**EXERCISE DETAILS**
From the records below, copy out each line that has the word "vous".

GIVEN DATA START

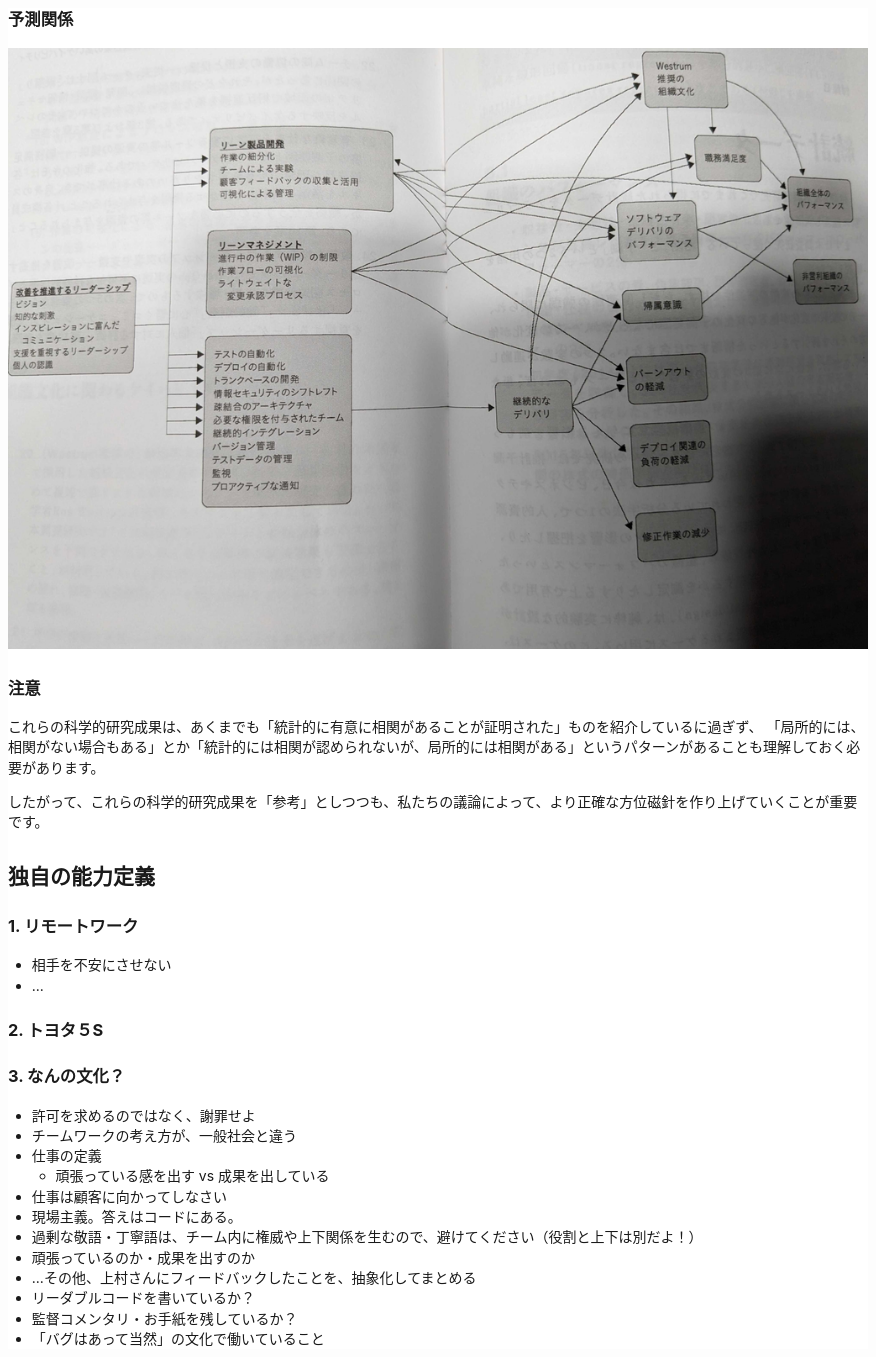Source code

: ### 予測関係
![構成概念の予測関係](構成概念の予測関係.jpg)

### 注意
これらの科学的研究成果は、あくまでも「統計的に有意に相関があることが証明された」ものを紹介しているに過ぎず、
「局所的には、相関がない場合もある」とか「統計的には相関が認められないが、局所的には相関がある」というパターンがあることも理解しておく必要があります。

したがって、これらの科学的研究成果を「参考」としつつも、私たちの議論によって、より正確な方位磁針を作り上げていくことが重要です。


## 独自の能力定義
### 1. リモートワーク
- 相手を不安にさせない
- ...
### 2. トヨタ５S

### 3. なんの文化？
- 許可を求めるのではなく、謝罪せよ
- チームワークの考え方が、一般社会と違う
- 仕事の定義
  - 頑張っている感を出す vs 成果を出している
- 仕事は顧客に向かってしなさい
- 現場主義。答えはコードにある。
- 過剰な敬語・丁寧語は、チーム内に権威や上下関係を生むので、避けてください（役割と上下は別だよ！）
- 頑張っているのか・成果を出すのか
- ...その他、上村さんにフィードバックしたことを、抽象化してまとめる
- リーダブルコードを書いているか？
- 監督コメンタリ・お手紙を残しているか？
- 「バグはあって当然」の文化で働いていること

GIVEN DATA END
GIVEN DATA START

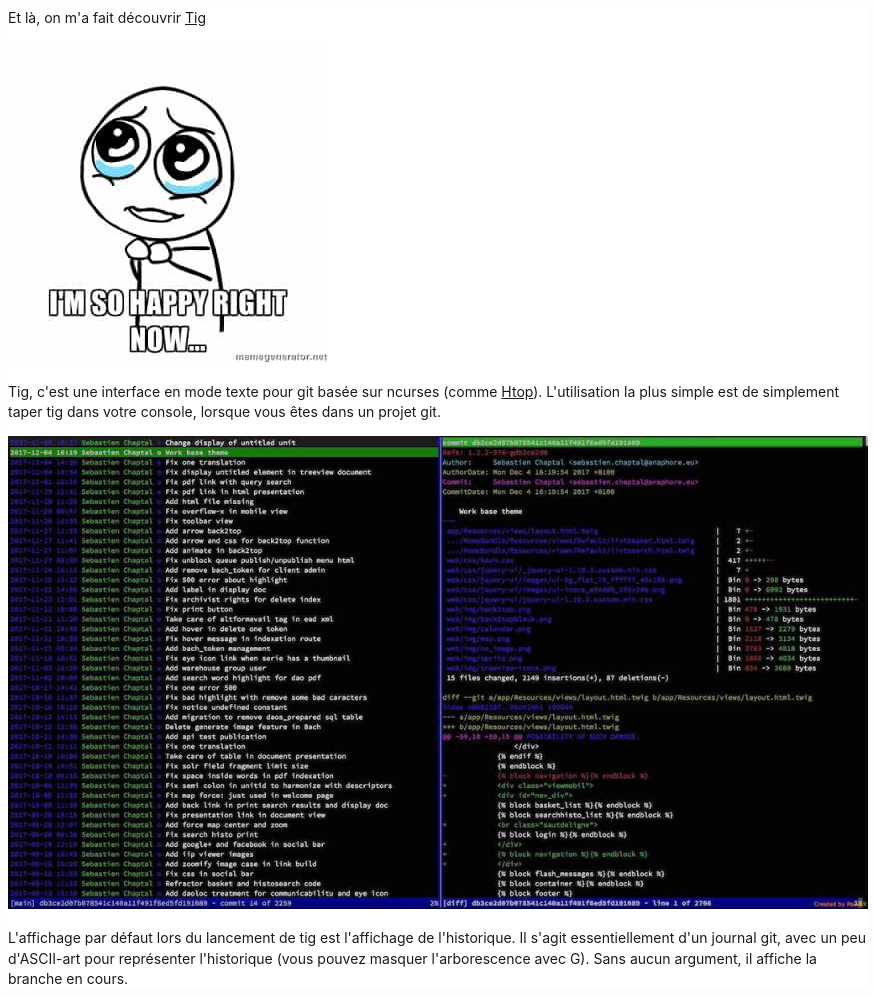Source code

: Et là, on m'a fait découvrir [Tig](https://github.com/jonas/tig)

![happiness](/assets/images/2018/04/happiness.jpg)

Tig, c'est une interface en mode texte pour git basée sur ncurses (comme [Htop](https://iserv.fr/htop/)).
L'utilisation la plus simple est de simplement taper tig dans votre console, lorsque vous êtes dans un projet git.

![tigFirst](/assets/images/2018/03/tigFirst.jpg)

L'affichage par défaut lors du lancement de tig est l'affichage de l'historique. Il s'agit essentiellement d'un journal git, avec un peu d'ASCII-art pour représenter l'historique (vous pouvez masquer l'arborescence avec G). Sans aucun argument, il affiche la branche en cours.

GIVEN DATA END
GIVEN DATA START

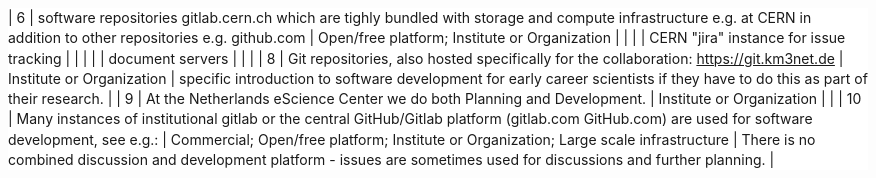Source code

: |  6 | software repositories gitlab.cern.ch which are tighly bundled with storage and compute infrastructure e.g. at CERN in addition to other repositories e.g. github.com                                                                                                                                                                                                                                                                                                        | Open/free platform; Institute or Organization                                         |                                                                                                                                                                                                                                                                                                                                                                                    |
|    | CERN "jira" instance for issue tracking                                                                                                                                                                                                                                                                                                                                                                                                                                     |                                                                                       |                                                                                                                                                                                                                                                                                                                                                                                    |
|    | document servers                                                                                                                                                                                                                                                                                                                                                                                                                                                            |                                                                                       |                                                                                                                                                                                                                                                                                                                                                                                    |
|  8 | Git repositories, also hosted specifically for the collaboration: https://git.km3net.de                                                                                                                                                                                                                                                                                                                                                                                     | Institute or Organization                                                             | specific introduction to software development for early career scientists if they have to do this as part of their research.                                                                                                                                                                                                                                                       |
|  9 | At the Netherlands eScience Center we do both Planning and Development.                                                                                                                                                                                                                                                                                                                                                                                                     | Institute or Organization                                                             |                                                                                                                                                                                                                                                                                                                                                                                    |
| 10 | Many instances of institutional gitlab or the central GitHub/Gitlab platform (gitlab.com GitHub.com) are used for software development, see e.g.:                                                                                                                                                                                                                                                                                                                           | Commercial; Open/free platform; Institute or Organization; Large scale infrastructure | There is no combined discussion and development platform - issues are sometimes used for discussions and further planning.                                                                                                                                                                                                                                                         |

GIVEN DATA END

**RESPONSE AREA**
L'utilisation la plus simple est de simplement taper tig dans votre console, lorsque vous êtes dans un projet git.
L'affichage par défaut lors du lancement de tig est l'affichage de l'historique. Il s'agit essentiellement d'un journal git, avec un peu d'ASCII-art pour représenter l'historique (vous pouvez masquer l'arborescence avec G). Sans aucun argument, il affiche la branche en cours.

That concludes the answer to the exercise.